Выяснение вопроса об источниках происхождения представлений К.Н. Корнилова о диалектическом методе позволяет нам понять последующую судьбу высказанных Корниловым диалектических идей. В своей трактовке диалектического метода Корнилов опирался не на незыблемые, общепризнанные авторитеты и труды, поскольку таковых не было. Была разноголосица, были самые различные мнения, точки зрения и варианты интерпретации высказываний «классиков». Для того чтобы добраться до истинного понимания сути проблемы, требовались большие интеллектуальные усилия, высокая философская культура, по крайней мере склонность к теоретическому мышлению. Этими качествами, насколько мы понимаем, Корнилов не обладал. Корнилов опирался на представления о марксизме и диалектике на суждения и мнения из вторых или даже из третьих рук. Когда же в последующем теоретическая и идеологическая «мода» изменилась, Корнилова оказалось очень легко упрекать в искажении, извращении, незнании марксизма и т.д. Эти обвинения только усиливаются тем, что Корнилов в статье о диалектическом методе во многих случаях не указывает на источники своих представлений о марксизме. Немаловажно и то, что, опираясь на определенные первоисточники, Корнилов конструировал свое понимание диалектического метода, во многом отходя от исходных текстов, вследствие чего невозможно уловить, где кончается использование Корниловым первоисточников и где начинается его собственная интерпретация.
+ + + + +
Необходимые действия
[1] На чьи суждения и мнения, согласно отрывку о Корнилове, он опирался в своих представлениях о марксизме и диалектике?
[2] Продолжите отрывок о Корнилове, начав сразу после его последнего предложения.
Строки ниже представляют собой отдельный материал, не связанный с отрывком о Корнилове.

Строки пространственной разметки
+ + + + +
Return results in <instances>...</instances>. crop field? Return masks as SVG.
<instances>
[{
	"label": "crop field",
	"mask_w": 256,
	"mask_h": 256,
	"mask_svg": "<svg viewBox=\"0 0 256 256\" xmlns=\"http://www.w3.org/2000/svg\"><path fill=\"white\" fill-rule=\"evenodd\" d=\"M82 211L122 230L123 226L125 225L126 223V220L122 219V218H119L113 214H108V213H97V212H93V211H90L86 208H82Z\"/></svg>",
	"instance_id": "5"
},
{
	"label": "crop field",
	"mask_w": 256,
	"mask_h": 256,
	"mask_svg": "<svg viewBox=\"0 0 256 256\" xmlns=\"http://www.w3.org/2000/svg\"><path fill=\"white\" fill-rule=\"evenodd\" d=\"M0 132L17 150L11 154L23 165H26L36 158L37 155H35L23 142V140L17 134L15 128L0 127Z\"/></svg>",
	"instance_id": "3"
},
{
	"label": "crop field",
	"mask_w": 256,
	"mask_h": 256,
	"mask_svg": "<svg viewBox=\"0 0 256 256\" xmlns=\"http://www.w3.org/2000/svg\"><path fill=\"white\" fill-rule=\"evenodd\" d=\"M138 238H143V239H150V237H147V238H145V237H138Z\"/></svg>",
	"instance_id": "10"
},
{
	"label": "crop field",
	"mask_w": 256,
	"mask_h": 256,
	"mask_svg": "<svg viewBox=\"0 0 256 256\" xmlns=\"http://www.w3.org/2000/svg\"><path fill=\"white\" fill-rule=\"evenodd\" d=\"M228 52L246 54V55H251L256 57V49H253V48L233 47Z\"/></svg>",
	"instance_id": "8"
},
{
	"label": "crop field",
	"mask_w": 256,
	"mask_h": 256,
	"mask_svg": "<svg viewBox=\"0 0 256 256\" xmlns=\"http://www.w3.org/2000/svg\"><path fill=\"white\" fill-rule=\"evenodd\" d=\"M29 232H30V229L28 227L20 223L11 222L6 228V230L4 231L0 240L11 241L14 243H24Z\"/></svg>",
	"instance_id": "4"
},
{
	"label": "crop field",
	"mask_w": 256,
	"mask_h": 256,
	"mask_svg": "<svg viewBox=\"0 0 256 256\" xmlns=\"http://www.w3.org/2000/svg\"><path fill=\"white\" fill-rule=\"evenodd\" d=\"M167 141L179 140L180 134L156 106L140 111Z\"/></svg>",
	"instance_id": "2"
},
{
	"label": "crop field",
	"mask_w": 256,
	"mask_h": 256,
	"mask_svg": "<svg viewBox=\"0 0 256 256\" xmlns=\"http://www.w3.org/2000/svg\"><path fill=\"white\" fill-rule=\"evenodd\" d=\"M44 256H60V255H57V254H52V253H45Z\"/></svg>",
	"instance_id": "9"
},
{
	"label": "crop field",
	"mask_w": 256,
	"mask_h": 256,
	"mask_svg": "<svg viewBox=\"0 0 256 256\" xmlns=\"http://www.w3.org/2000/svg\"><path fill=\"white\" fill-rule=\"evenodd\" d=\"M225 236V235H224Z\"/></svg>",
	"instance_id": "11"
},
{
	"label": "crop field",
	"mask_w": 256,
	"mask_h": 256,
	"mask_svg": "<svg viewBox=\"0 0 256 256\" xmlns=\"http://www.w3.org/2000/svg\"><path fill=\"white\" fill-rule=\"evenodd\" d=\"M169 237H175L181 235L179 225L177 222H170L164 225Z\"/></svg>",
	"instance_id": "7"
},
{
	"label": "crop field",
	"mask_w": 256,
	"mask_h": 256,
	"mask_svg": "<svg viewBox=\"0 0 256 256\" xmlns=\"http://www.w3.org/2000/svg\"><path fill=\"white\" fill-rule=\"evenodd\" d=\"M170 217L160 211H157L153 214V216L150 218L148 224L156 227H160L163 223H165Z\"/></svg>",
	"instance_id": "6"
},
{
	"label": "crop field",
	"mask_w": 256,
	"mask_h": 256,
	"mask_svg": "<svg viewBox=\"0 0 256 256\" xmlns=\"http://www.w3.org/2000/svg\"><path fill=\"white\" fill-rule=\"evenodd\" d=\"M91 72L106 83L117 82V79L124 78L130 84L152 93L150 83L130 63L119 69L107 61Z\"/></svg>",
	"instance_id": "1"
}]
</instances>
+ + + + +
Результаты по порядку
[1] На суждения и мнения из вторых или даже из третьих рук.

[2]
Знание того, как Корнилов пришел к формулировке четырех принципов диалектического метода, позволяет лучше понять дальнейшую судьбу его диалектических и реактологических идей. Здание оказалось возведено на слишком ненадежном фундаменте, чтобы долго простоять. Весь вопрос, следовательно, заключался в том, как быстро будет развенчано понимание Корниловым диалектического метода и его значения для психологии. Очевидно, такая критика могла идти с двух сторон. С марксистских философских позиций можно было упрекать Корнилова за неправильную (искаженную, неполную и т.п.) исходную трактовку диалектического метода; в научном плане не менее обоснованно можно было критиковать Корнилова за неубедительность использованных примеров, отсутствие реальных результатов предложенной «диалектизации» психологии, ошибочность конечных выводов и т.д., акцентируя, таким образом, все внимание на собственно психологических взглядах Корнилова.

Изучая и оценивая конкретные пути ассимиляции идей марксизма в советской психологии 20-х годов, выясняя, сам ли Корнилов сформулировал четыре принципа диалектического метода или же он их взял в готовом виде, мы лишний раз убеждаемся еще и в том, что дело было не только (и не столько) в Корнилове, его интеллектуальных возможностях, его психологической и философской эрудиции. Уровень развития, распространения и понимания марксизма в СССР в то время, необходимость усвоения марксистских идей десятками тысяч людей, ранее никак не сталкивавшихся с марксизмом (Корнилова, без сомнения, следует отнести к их числу) – все это неизбежно приводило к упрощению всего марксизма, его огрублению и вульгаризации при попытках понять и применить на практике в качестве «революционного учения».

В то же время в докладе К.Н. Корнилова следует видеть не только ошибки и недостатки, его следует оценивать как первый шаг в постановке вопроса о значении диалектического метода – вопроса, который с той поры стал одним из традиционных для советской психологии. Немаловажно и то, что представление о Корнилове-диалектике может быть по многим позициям перенесено в целом на Корнилова-марксиста. В последующих главах у нас еще не раз будет повод убедиться в этом.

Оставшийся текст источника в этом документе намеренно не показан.